Technology companies like Inspiren, Butlr, and Foresite Healthcare have begun partnering with senior living providers to implement sensor-based systems in resident apartments. These platforms can monitor a resident's gait and balance, learn a person's baseline mobility "signature," and anticipate and mitigate falls. Senior living facilities can also use such technology to remotely monitor select vital signs of residents and to perform virtual rounding that alerts caregivers to any unusual behavior — like unexpected bed exits in the middle of the night — and can be used to preempt falls or other adverse incidents.
AI-based systems can also track who is coming in and out of the room — whether it's caregivers, medication technicians, wellness nurses, or maintenance and housekeeping employees — to ensure they're thoroughly executing residents' care plans.
"AI can help reconcile the service plans that are supposed to be provided for residents' activities of daily living, in a planned versus actual manner," says Baum. "It can help identify what caregivers are doing in each resident's apartment, how much time they spend on these activities, and whether the facility has sufficient staffing to deliver the care services promised to the entire population served. It can help determine the appropriate level of care more accurately for each resident, which translates into how much the facility charges monthly for care, while also increasing resident safety and quality of life."
Another major component to be incorporated into Baum's Executive Education offering is the real estate investment dynamics involved in this rapidly growing industry, something the business school is poised to address with a recent $25 million gift from the W. P. Carey Foundation. The gift will bolster real estate education through a new undergraduate real estate degree program, introducing an experiential learning lab devoted to real estate and elevating the W. P. Carey Center for Real Estate and Finance through naming and expansion.
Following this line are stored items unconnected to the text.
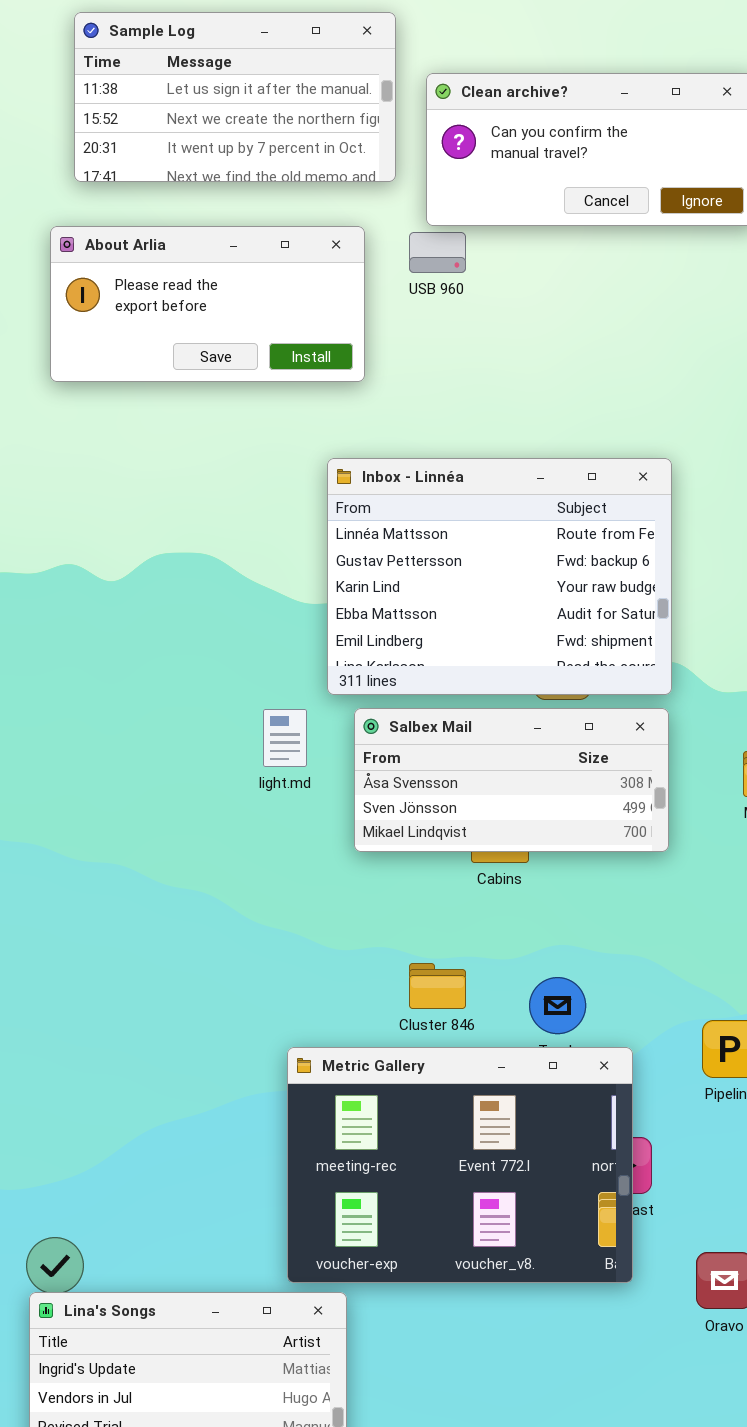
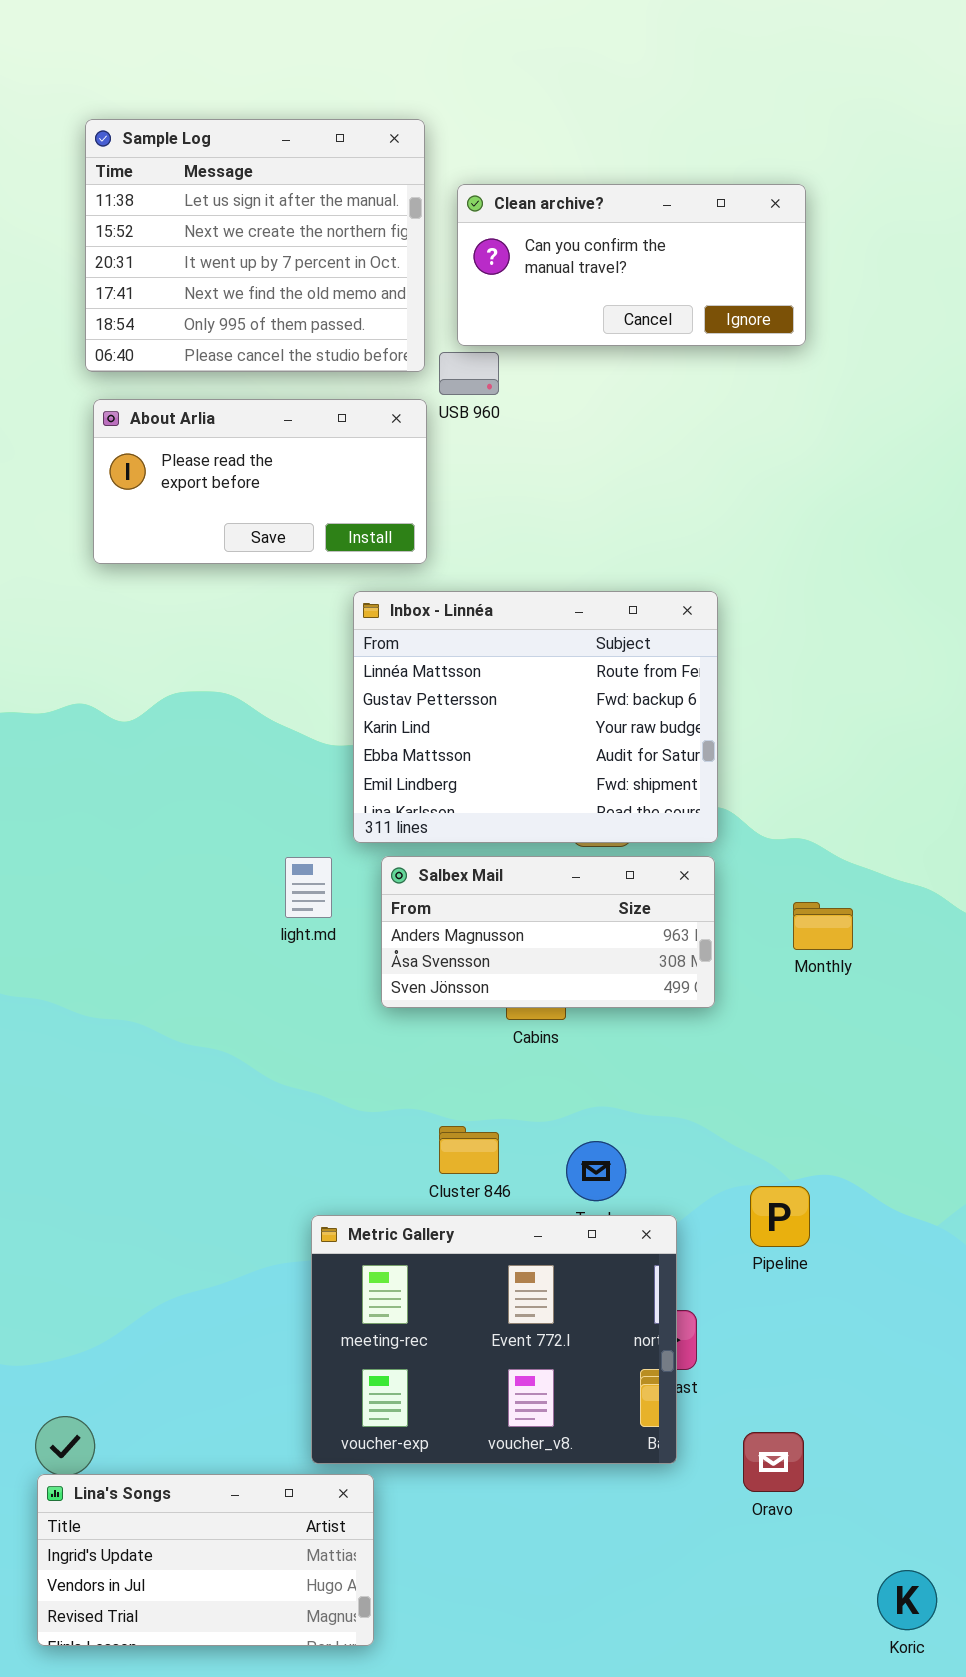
Sample Log: [74,12,396,182] -> [85,119,425,372], resized
About Arlia: [50,226,365,382] -> [93,399,427,564], moved
Salbex Mail: [354,708,669,852] -> [381,856,715,1008], scrolled up 1 row

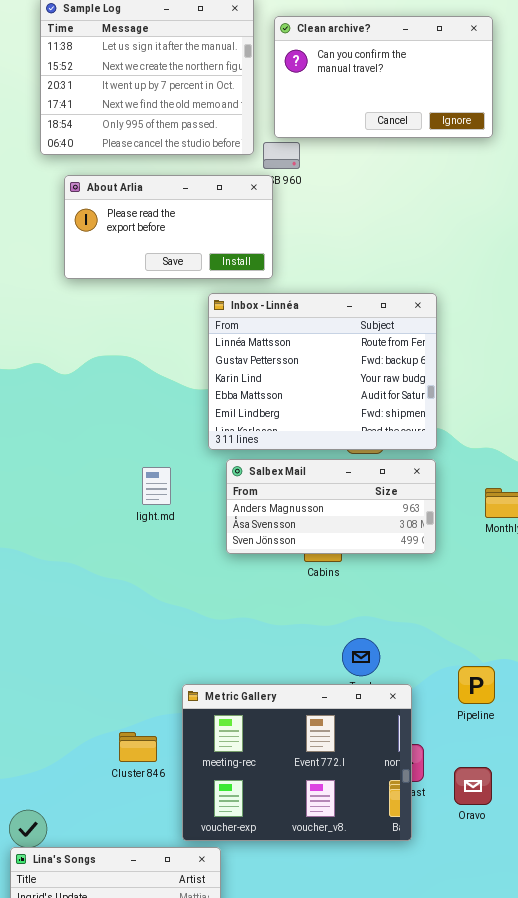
Clean archive?: [457,184,806,346] -> [274,16,493,138], resized
About Arlia: [93,399,427,564] -> [64,175,273,279], moved
light.md: [285,857,332,918] -> [142,467,171,505], moved
Cluster 846: [439,1126,499,1174] -> [119,732,157,762], moved
Oravo: [743,1432,804,1492] -> [454,767,492,805], moved

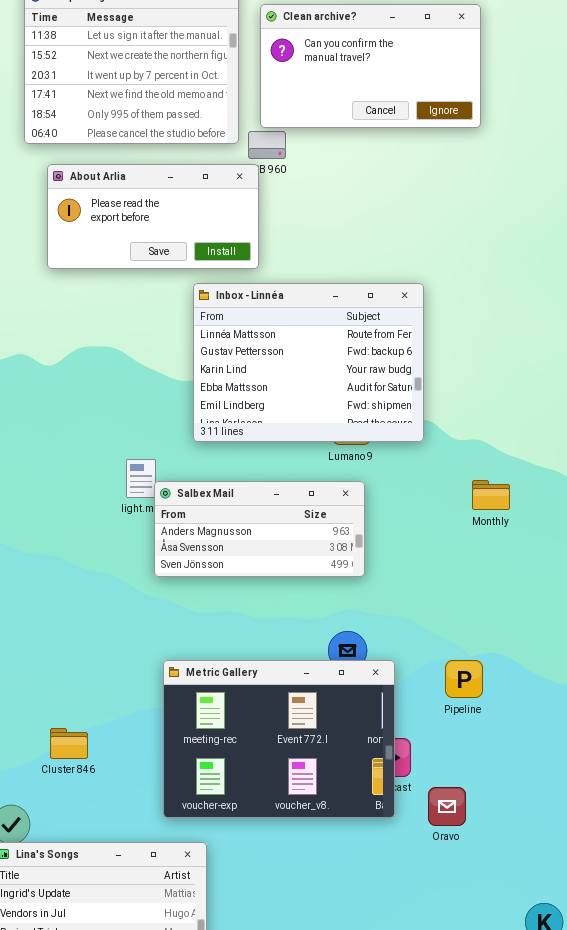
Salbex Mail: [226,459,436,554] -> [154,481,365,577], moved
Metric Gallery: [182,684,412,841] -> [163,660,395,818], moved
Cluster 846: [119,732,157,762] -> [50,728,88,759], moved
Oravo: [454,767,492,805] -> [428,787,466,826], moved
Baum looks forward to participating in an upcoming panel discussion titled "Using Data and AI to Advance Senior Living" during the American Seniors Housing Association's annual meeting this January. He will have several new case studies on hand that support how data science and business analytics can improve industry performance through operations excellence, enhanced sales and marketing, and improved care outcomes.
"From operations management efficiency to real estate investment optimization, ASU can play a big role in this industry," says Baum.